What you need to do:
1. Retype the passage of the court opinion starting at "Ralph Thomas SADLER, Defendant-Appellant." and ending at "M., for plaintiff-appellee.".
2. Answer these questions from the court opinion:
(a) What kind of license plates did the stopped car bear?
(b) To whom was the oil company credit card found in the glove compartment issued?
(c) About how much money did Sadler say he and Shope had won in the card game?

458 F.2d 906 | 10th Cir. | 1972
UNITED STATES of America, Plaintiff-Appellee,
v.
Ralph Thomas SADLER, Defendant-Appellant.
No. 71-1571.
United States Court of Appeals,
Tenth Circuit.
April 20, 1972.
Douglas T. Francis, Albuquerque, N.M., for defendant-appellant.
Richard J. Smith, Asst. U. S. Atty. (Victor R. Ortega, U. S. Atty., on the brief), Albuquerque, N. M., for plaintiff-appellee.
Before HILL, SETH and DOYLE, Circuit Judges.
HILL, Circuit Judge.
Sadler appeals his conviction by a jury in the United States District Court for the District of New Mexico of violation of 18 U.S.C. Sec. 2312, which prohibits the interstate transportation of a stolen motor vehicle. In this appeal, appellant assaults the initial arrest as illegal, asserts error in the trial court's denial of his motion to suppress certain evidence, and questions the sufficiency of prosecution evidence to establish his knowledge of the felonious taking of the automobile.
On the afternoon of October 15, 1971, a New Mexico State Police patrolman stopped the car in which appellant was a passenger for a routine driver's license and registration check. The car bore Colorado dealer license plates. The patrolman asked the driver, appellant's companion Shope, for his driver's license and the vehicle registration. Shope produced his driver's license from the trunk, which he opened with a screwdriver. While the trunk was open, the patrolman noticed a spare tire with unique markings which indicated it belonged to a national car rental agency. The patrolman again requested the registration. Registration for the Colorado dealer license plates was obtained from Sadler. Sadler indicated the car was owned by Golden Eagle Manufacturing Company in Colorado, that he was an employee of that company, and that he was authorized to have the vehicle.
The patrolman then asked permission to look through the car for further proof of ownership. Permission was given and the patrolman searched the automobile. Search of the glove compartment disclosed an oil company credit card issued to a John C. Moore. In response to the patrolman's inquiry as to possible verification of the automobile's ownership, Sadler responded that a telephone call to Golden Eagle Manufacturing Company would establish this. Sadler and Shope then accompanied the patrolman to Tucumcari where attempts to contact the company were unsuccessful. A call was also placed to the National Crime Information Center concerning the possible theft of the car, but there was no report that the car was stolen.
On the basis of the uniquely marked spare tire, the patrolman telephoned the car rental agency and learned the car had been reported stolen. Sadler and Shope were then placed under arrest and were advised of their rights. Sadler refused to sign the waiver of rights form. A traffic citation was issued for improper use of registration plates, bond was posted, and they were released.
On the next day, Sadler and Shope were arrested by the F.B.I. Sadler was again informed of his rights. He stated he understood and was willing to be interviewed without an attorney, but declined signing the waiver of rights form. Upon being questioned about the car, he said he and Shope had won approximately $1450 from a J. C. Moore in a card game in Washington, D. C., and that Moore, being unable to pay the debt, gave them the car as collateral. Subsequent investigation disclosed that Moore was unknown at the gaming establishment where the gambling debt was allegedly incurred, and that rarely, if ever, did the card games result in more than $5 or $10 changing hands. Appellant additionally stated that he had substituted the Colorado dealer plates to secure insurance coverage under the dealer plates. Sadler also testified at trial that the license plate had been substituted to thwart any attempt by the disgruntled loser of the card game to wipe out his debt and recover his car by reporting his car as stolen.

Exercise data:
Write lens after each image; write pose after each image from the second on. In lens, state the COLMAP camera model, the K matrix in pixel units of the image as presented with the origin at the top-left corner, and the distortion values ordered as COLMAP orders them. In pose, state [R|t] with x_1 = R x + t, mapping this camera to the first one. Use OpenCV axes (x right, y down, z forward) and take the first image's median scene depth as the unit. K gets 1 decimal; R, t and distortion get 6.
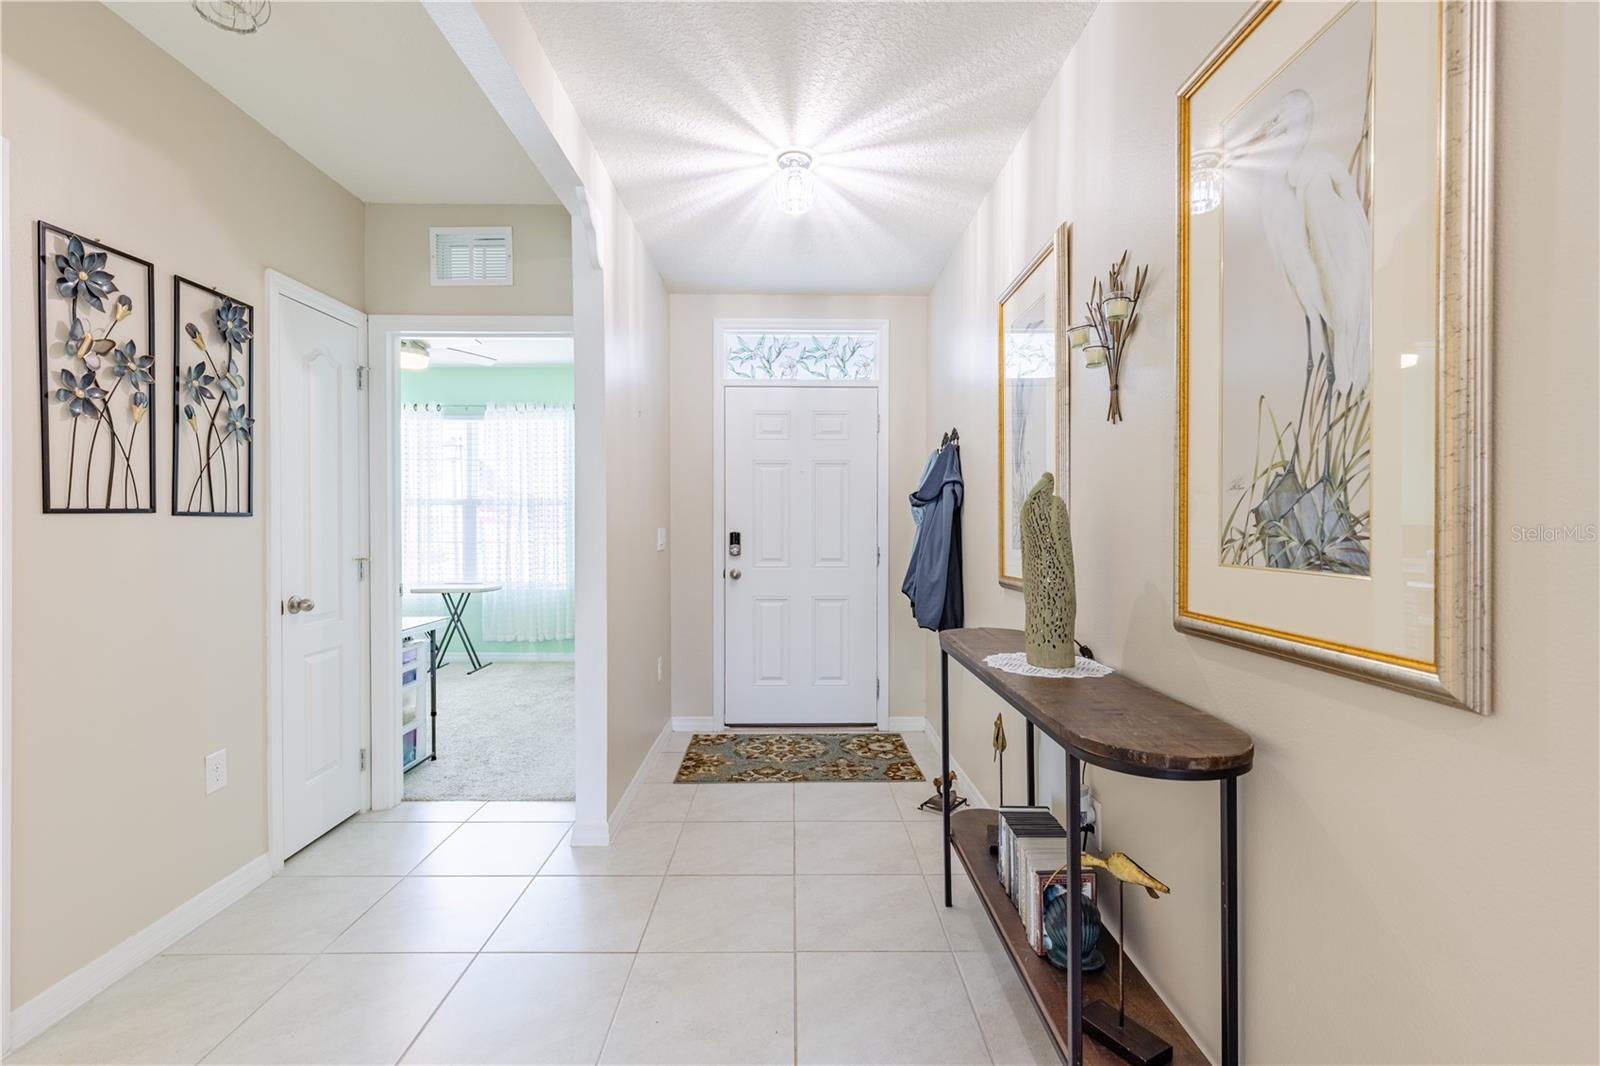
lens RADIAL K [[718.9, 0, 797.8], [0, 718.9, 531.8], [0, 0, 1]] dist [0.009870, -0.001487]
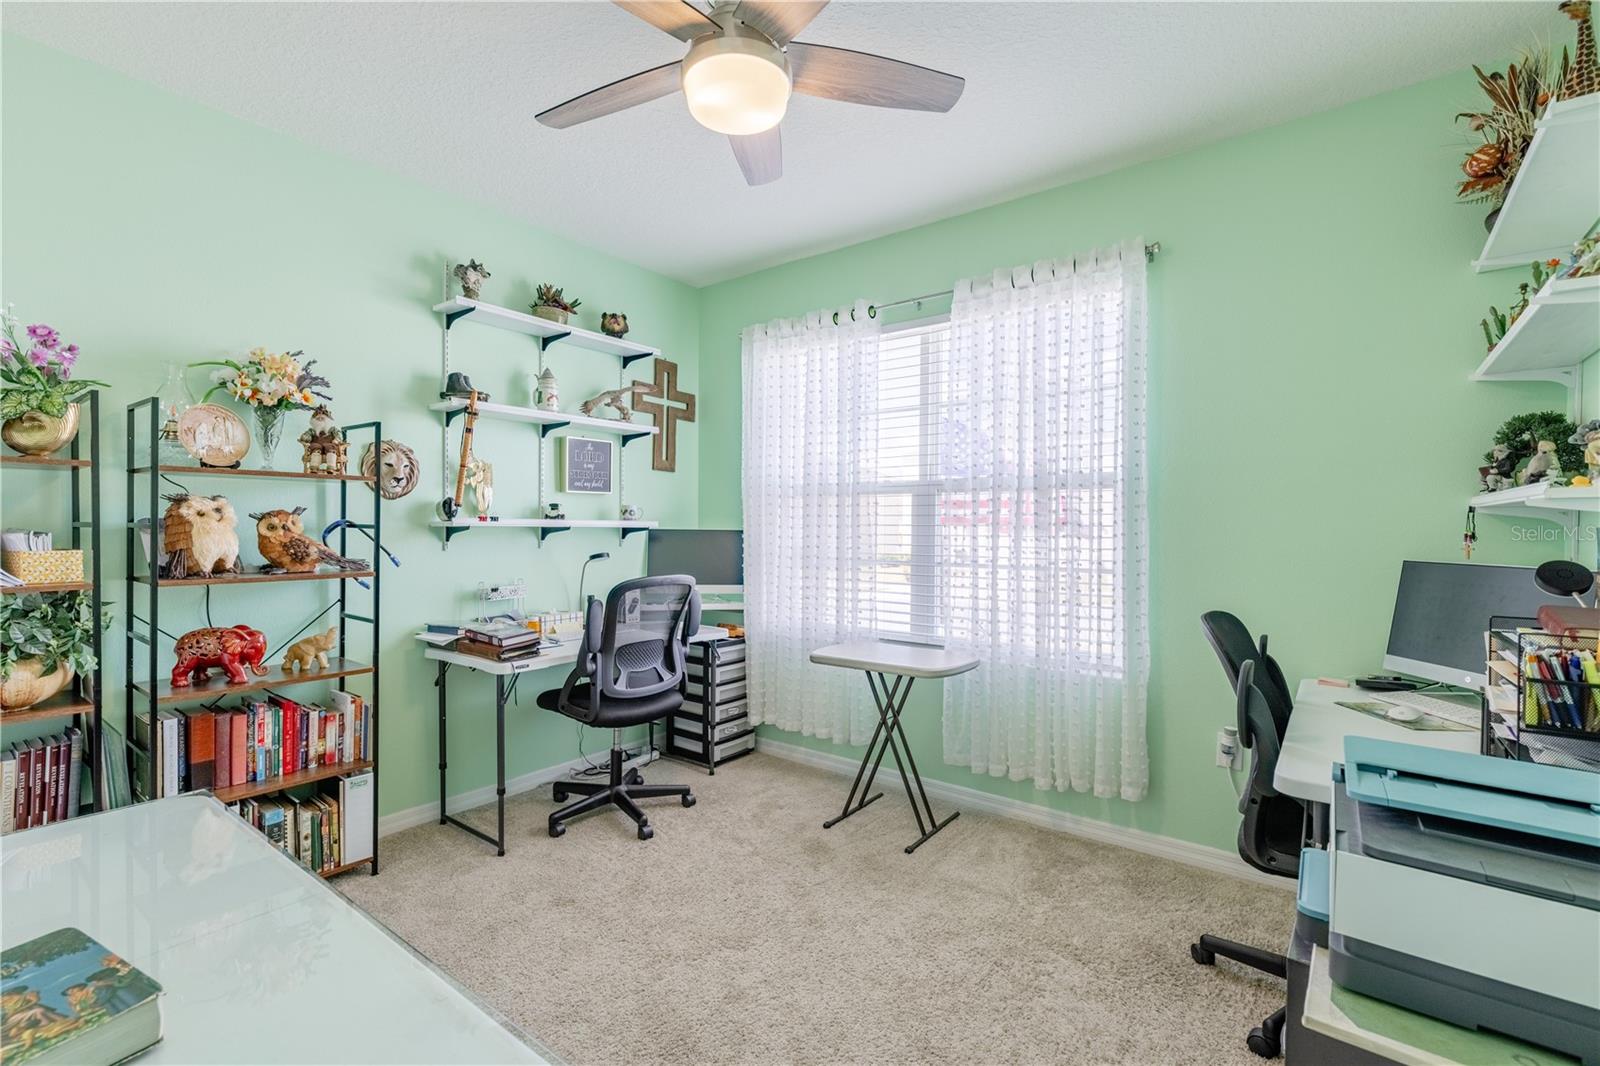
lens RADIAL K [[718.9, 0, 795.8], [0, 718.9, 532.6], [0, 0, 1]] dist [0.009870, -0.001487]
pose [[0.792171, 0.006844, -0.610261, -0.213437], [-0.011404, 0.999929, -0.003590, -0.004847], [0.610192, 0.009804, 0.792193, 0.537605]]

---

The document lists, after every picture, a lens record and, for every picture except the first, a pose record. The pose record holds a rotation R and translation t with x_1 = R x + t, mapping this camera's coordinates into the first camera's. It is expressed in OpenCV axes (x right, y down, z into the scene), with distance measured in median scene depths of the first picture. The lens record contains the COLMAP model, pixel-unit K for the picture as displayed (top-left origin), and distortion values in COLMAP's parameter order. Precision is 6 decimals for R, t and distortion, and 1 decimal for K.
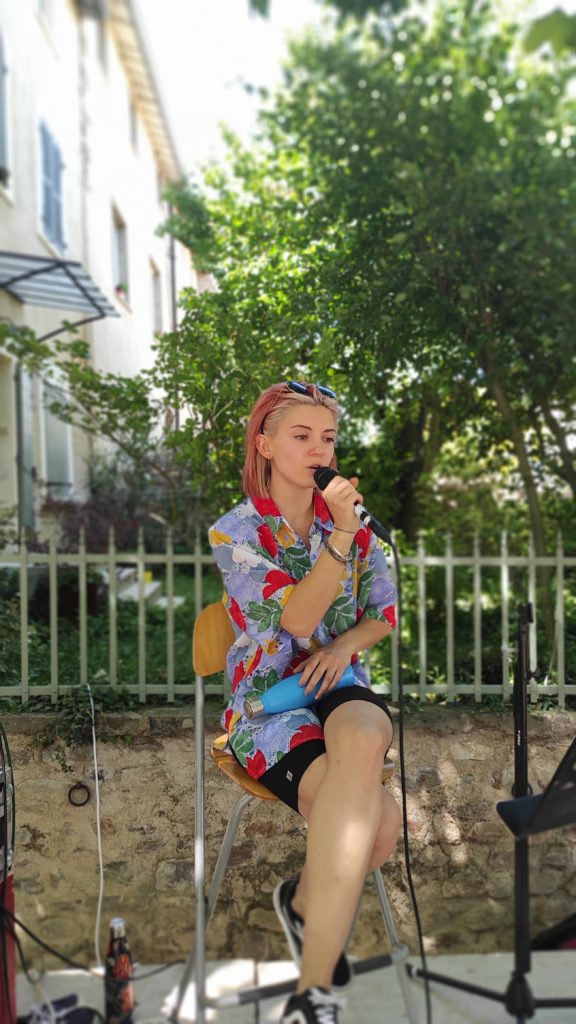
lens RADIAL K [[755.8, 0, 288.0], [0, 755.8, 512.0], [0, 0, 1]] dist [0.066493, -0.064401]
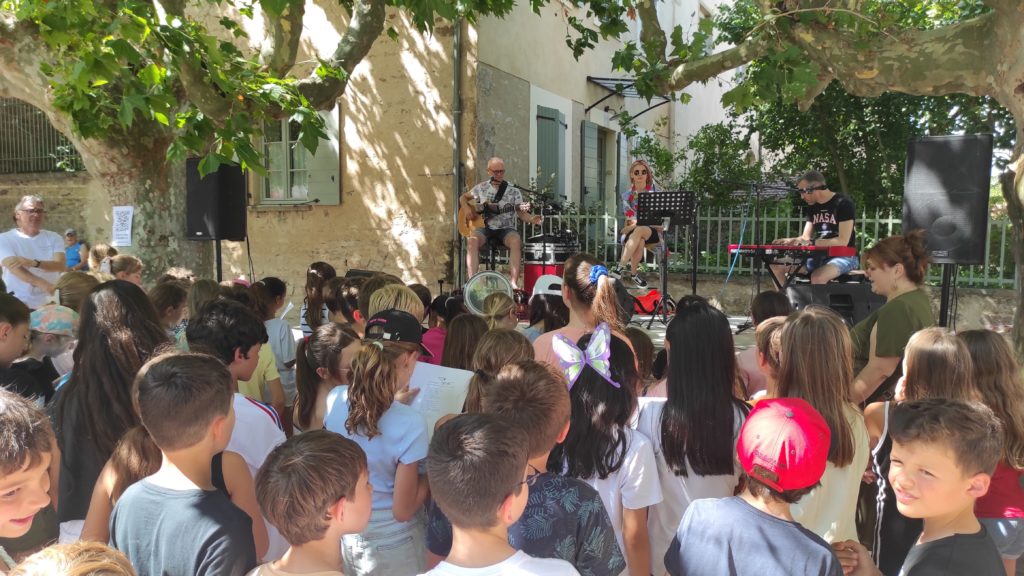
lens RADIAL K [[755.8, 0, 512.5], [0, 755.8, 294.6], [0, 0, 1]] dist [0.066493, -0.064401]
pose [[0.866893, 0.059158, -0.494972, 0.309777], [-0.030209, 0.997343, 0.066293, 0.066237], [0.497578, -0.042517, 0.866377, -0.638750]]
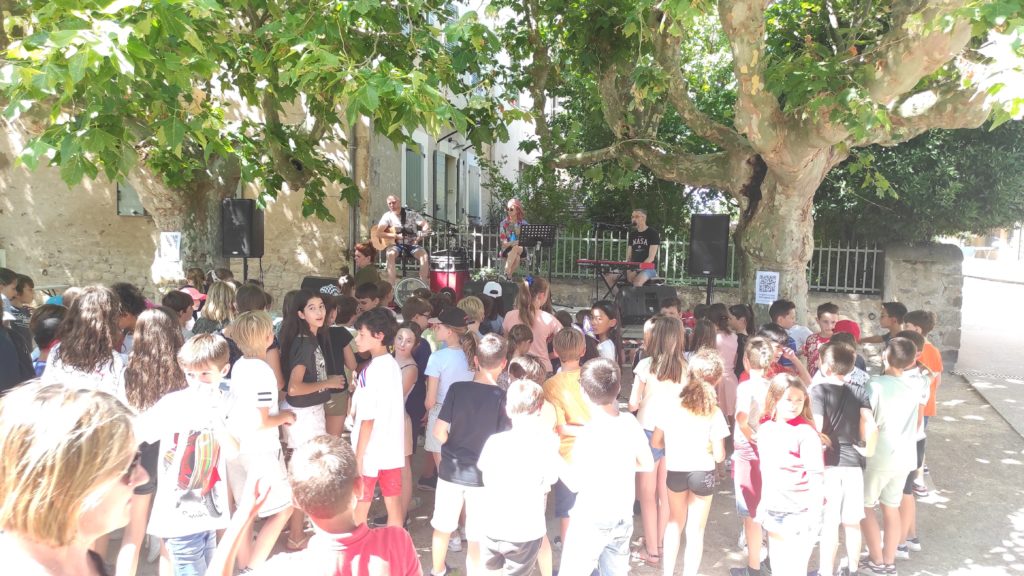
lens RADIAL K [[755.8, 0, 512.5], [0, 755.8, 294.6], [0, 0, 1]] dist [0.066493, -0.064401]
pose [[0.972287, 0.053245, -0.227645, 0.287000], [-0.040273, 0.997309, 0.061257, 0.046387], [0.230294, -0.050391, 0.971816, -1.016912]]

--

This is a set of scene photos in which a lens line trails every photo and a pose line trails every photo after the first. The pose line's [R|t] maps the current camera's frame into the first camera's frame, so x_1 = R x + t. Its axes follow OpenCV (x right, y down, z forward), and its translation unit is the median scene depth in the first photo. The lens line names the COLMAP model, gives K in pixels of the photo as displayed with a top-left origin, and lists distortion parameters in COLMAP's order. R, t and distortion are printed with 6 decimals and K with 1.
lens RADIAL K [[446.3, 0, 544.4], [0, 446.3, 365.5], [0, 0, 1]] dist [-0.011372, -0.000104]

Task-by-task results:
1.
Ralph Thomas SADLER, Defendant-Appellant.
No. 71-1571.
United States Court of Appeals,
Tenth Circuit.
April 20, 1972.
Douglas T. Francis, Albuquerque, N.M., for defendant-appellant.
Richard J. Smith, Asst. U. S. Atty. (Victor R. Ortega, U. S. Atty., on the brief), Albuquerque, N. M., for plaintiff-appellee.

2.
(a) Colorado dealer license plates
(b) John C. Moore
(c) Approximately $1450